Maybe because of my recent forays into stereo photography, these extreme depth features of the building really caught my eye. On one end of the first floor is this giant glass box with Newton ring-like swirls enclosing a space that goes from a skylight inset into the ceiling down to the Children's Library in the lower level.



The view from below. Evidence of the photowalk is seen in the ghostly image of a photographer with her camera on the bottom terrace of the play area at the right and a tripod between the column and the stacks on the left.



When we had to leave, it was a little late and dark for the bad weather to make good photographs using a pinhole camera, but I still had three frames left. The north building of Polk Library at the University is planned to be torn down and reconstructed. It seemed appropriate to go there to finish the roll.

The atrium connects the 1967 North building to the 1973 South building, beneath which I served for three decades. I usually used another entrance to descend to my office, but for three and a half years while I was both Director of Learning Technologies and Interim Chief Information Officer, I probably arose from the "lower level" through this space and up three floors in Dempsey Hall, in the background, two or three times a day. I had both knees replaced shortly after I retired.

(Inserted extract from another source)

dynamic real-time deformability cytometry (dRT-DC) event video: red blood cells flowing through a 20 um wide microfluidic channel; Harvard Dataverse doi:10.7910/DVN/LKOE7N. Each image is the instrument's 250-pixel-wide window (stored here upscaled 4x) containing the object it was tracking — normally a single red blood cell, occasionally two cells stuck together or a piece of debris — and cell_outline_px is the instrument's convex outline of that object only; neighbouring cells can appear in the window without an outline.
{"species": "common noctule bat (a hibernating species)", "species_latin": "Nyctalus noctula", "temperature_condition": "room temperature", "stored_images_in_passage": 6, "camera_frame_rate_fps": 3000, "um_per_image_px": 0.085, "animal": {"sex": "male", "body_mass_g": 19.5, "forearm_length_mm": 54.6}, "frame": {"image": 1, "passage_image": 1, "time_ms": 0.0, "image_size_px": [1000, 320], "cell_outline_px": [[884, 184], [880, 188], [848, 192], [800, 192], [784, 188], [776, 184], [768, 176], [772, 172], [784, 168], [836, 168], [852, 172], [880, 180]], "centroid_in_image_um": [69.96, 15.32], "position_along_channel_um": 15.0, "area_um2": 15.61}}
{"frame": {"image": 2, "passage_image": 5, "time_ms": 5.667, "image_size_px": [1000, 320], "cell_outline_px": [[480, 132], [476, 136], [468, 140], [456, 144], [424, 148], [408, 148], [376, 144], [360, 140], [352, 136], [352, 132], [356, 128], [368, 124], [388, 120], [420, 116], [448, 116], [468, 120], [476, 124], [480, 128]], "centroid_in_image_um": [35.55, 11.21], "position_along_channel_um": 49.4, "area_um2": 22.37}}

I bumped into the current Library Director and the Head of Public services (two different people), and we discussed the reconstruction plan. They informed me that my subterranean domain was going to be gutted and filled with compact shelving.

Except in the windowless conference room, the only place I ever spent much time in the north building was the windowless stacks on the third floor. It was where Q and TR were shelved. Now, it holds half the bound periodicals and the Educational Media Center, which had to be moved because the Republican Legislature, in their war on education, let the HVAC systems decay to where they are in danger of exploding, which, I suppose, would achieve their ends. 



Thinking about this was making me very tense, but then I encountered a sunbeam in a back stairwell.



The EyePA 30 has hand-drilled .23mm pinholes, on the axis and 11mm above it, 30mm from a 6x6cm frame. The film is Ilford HP5+ semistand developed in Rodinal 1:100.